* Task directions
Locate each line below that includes "Left" and reproduce it.

* Data for analysis
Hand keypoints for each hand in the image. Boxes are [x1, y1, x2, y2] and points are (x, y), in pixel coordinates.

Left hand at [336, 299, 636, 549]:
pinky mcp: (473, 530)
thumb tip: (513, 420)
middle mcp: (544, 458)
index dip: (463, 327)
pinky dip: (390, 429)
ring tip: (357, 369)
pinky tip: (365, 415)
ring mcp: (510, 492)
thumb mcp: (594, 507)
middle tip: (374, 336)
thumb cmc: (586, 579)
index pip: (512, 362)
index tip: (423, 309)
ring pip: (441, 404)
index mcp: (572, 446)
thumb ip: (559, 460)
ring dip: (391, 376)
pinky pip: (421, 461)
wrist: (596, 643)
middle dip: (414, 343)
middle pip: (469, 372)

==

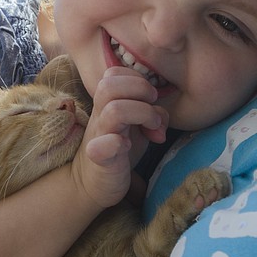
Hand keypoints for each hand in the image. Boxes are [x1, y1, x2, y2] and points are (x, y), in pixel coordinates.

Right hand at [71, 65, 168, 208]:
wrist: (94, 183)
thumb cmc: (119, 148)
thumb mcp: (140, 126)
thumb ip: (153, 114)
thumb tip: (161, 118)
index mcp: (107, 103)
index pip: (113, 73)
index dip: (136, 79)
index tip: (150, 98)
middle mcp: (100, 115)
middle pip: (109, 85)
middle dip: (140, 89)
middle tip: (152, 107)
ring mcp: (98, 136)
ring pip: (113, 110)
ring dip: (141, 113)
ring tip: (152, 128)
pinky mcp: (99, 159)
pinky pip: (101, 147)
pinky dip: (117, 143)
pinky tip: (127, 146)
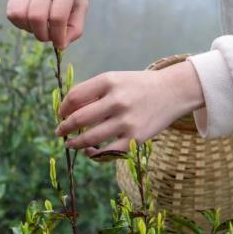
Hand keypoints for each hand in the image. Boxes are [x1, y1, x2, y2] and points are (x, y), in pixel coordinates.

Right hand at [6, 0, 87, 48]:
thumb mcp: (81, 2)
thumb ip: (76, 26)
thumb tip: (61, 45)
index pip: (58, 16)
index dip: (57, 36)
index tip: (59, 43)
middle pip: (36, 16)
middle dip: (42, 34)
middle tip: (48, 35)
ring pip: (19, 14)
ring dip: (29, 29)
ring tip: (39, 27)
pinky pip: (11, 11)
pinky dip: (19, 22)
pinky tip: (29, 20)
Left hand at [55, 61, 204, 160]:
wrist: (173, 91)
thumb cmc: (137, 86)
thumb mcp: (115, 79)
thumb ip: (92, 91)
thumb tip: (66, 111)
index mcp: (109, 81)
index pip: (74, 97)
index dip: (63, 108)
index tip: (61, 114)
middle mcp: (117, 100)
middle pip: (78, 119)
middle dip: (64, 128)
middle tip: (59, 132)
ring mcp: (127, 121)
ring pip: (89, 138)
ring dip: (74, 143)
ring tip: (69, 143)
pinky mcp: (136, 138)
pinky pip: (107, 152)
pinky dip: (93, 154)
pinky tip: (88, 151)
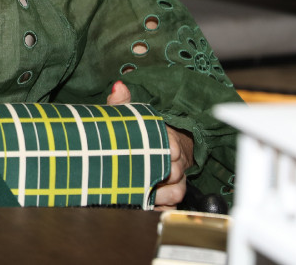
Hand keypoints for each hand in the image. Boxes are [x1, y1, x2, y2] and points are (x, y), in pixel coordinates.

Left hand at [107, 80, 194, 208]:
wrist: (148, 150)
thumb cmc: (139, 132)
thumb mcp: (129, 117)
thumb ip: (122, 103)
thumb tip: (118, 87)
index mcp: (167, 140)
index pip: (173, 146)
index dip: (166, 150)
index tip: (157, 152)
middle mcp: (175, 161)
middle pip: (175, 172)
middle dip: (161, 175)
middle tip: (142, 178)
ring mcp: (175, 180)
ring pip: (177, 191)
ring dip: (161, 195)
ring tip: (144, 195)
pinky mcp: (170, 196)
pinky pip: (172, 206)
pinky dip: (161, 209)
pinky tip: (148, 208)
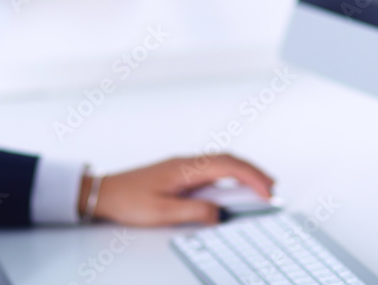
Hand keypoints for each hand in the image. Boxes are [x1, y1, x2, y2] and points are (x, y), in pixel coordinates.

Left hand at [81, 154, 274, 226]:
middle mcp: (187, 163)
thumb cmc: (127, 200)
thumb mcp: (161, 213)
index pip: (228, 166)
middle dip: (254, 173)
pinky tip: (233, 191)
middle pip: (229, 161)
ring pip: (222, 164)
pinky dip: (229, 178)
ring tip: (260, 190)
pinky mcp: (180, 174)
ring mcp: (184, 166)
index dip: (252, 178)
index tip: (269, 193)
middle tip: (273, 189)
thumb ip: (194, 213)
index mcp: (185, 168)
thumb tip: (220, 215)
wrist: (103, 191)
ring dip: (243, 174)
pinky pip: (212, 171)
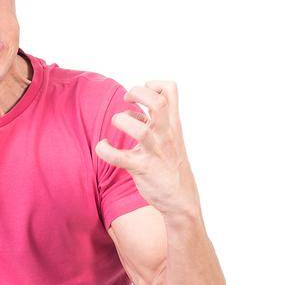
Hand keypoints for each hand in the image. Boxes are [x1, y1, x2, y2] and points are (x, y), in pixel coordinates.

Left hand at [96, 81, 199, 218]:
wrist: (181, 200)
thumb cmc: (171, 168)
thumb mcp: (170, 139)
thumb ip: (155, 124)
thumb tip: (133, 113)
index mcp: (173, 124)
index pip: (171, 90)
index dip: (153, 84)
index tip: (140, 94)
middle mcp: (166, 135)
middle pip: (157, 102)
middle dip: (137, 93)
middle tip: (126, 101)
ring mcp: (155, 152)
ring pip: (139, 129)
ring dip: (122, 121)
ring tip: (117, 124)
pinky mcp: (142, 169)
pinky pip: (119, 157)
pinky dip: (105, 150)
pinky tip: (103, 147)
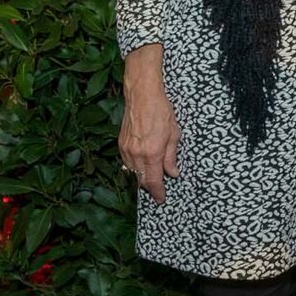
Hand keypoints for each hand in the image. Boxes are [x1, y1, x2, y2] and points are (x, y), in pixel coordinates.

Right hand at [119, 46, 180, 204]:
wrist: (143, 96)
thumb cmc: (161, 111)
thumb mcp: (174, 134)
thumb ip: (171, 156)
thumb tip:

* Solution
Left hand at [336, 299, 636, 549]:
Left hand at [55, 61, 204, 160]:
Left hand at [107, 80, 194, 208]:
Left hand at [81, 154, 274, 226]:
Left hand at [96, 81, 199, 218]:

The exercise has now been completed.